Methods (2) Discussion: For acute myocardial infarction, the mortality in the hospital of emergency PCI condition has been dropped to about 10%. The main death causes are malignant arrhythmia, pump dysfunction after massive myocardial infarction or cardiac rupture. Compared with anterior myocardial infarction, cardiac rupture in inferior myocardial infarction is rarely possible due to the protective action of the diaphragm. This patient was given emergency PCI operation successfully, and had normal treatment after the operation. The patient died from the cardiac rupture in the fifth day of onset of illness, which was gone beyond our expectation.
Results The author analyses the possible reasons as follows: Firstly, although the patient was performed emergency PCI successfully, we considered that most of cardiac muscles in the infarcted area were still necrotic according to QS wave in ECG. The patient had not been the chest pain symptom in the past, which could infer that the culprit vessel of the patient before the myocardial infarction had not the high-grade stenosis and the ischaemic preconditioning process.
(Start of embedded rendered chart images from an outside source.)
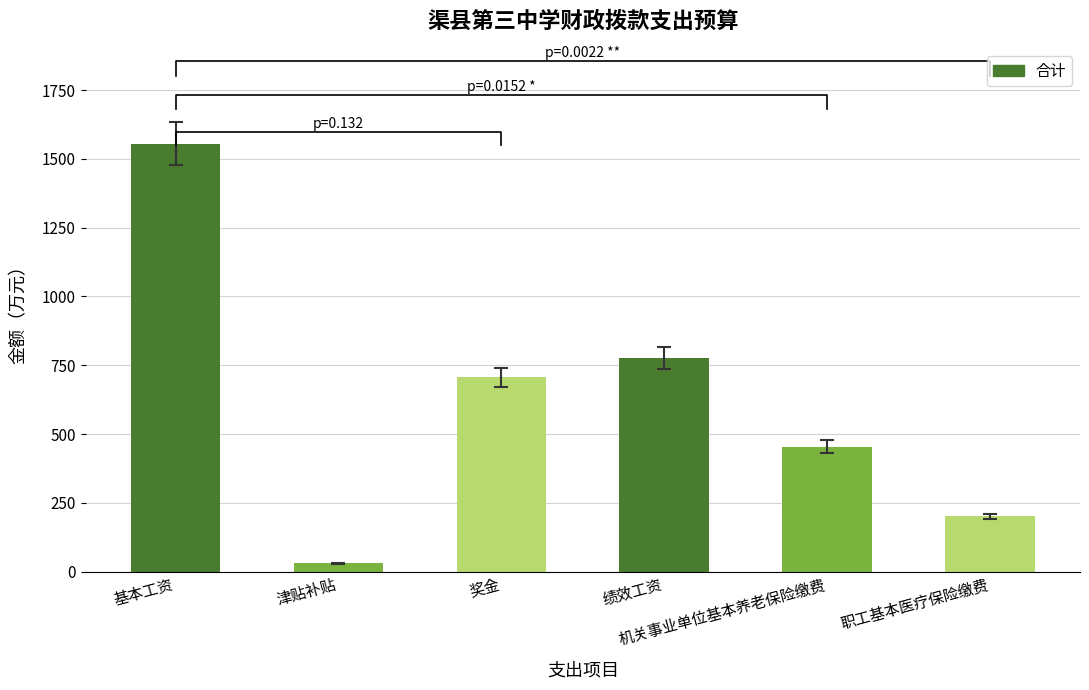

What is the label of the 1st bar from the right?

职工基本医疗保险缴费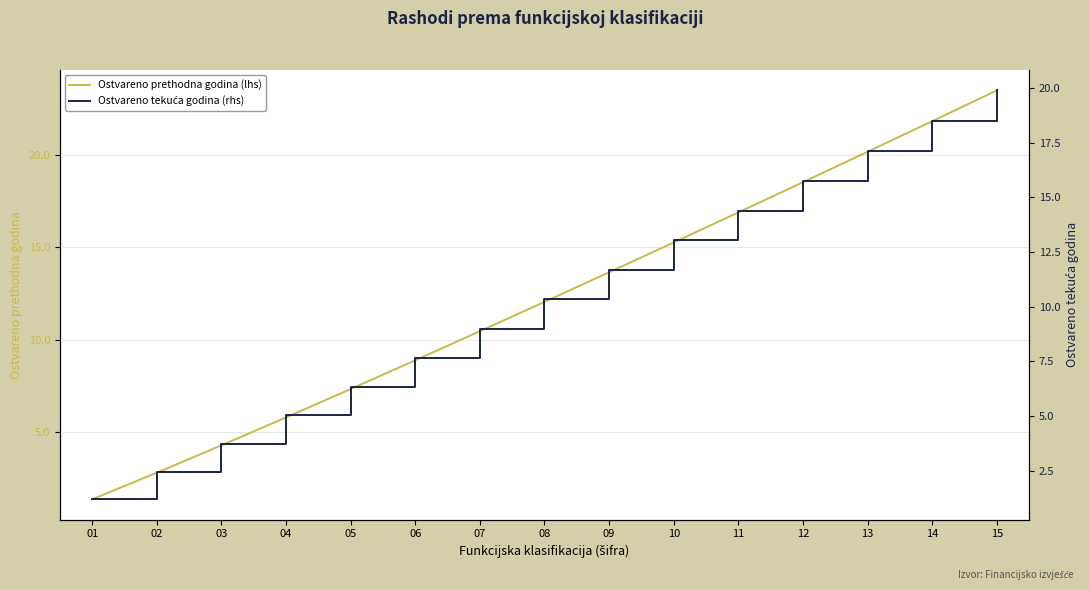

Rank the categories by Ostvareno tekuća godina (rhs) value from lowest to highest.

01, 02, 03, 04, 05, 06, 07, 08, 09, 10, 11, 12, 13, 14, 15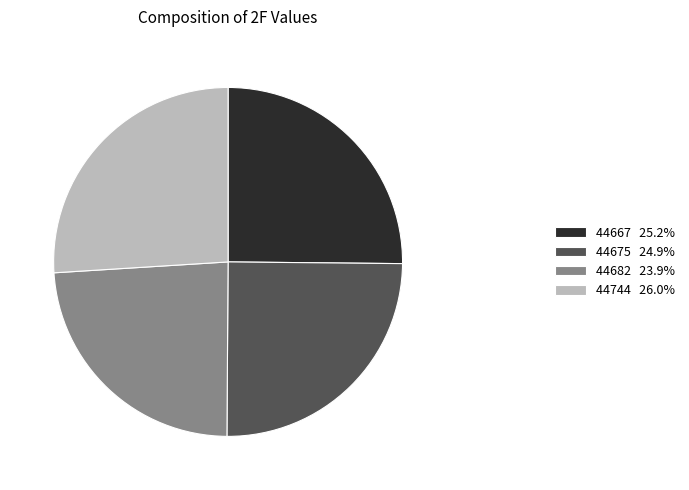

Is there a majority slice in this chart?

No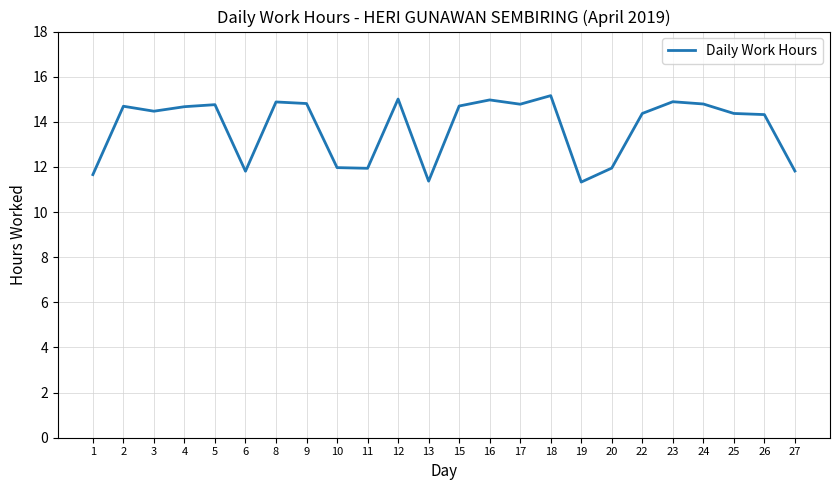

What is the change in value from 18 to 19?

-3.8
Conclusions The collateral circulation has not yet been open. After the unstable plaque rupture, the thrombosis blocked acutely. The far-end cardiac muscle had not protected and acute serious ischaemia existed. Most of cardiac muscles might be necrosis in the short period. The reperfusion therapy was made, but the effect was limited. Secondly, the patient was inferior myocardial infarction, and had smaller influences on the pump function. The patient with a comparatively good pump function had a higher pressure in the cardiac chamber during contraction period, and the risk of the cardiac rupture might increase. Thirdly, after the reperfusion therapy of the patient, the reperfusion injury would change the pathological process, and also the blood perfusion with the preferable infarct might influence the mechanism of the inflammatory cells and inflammatory factors which could accelerate the oedema and liquefaction of the necrosis, and make the peak time of the cardiac rupture ahead of time.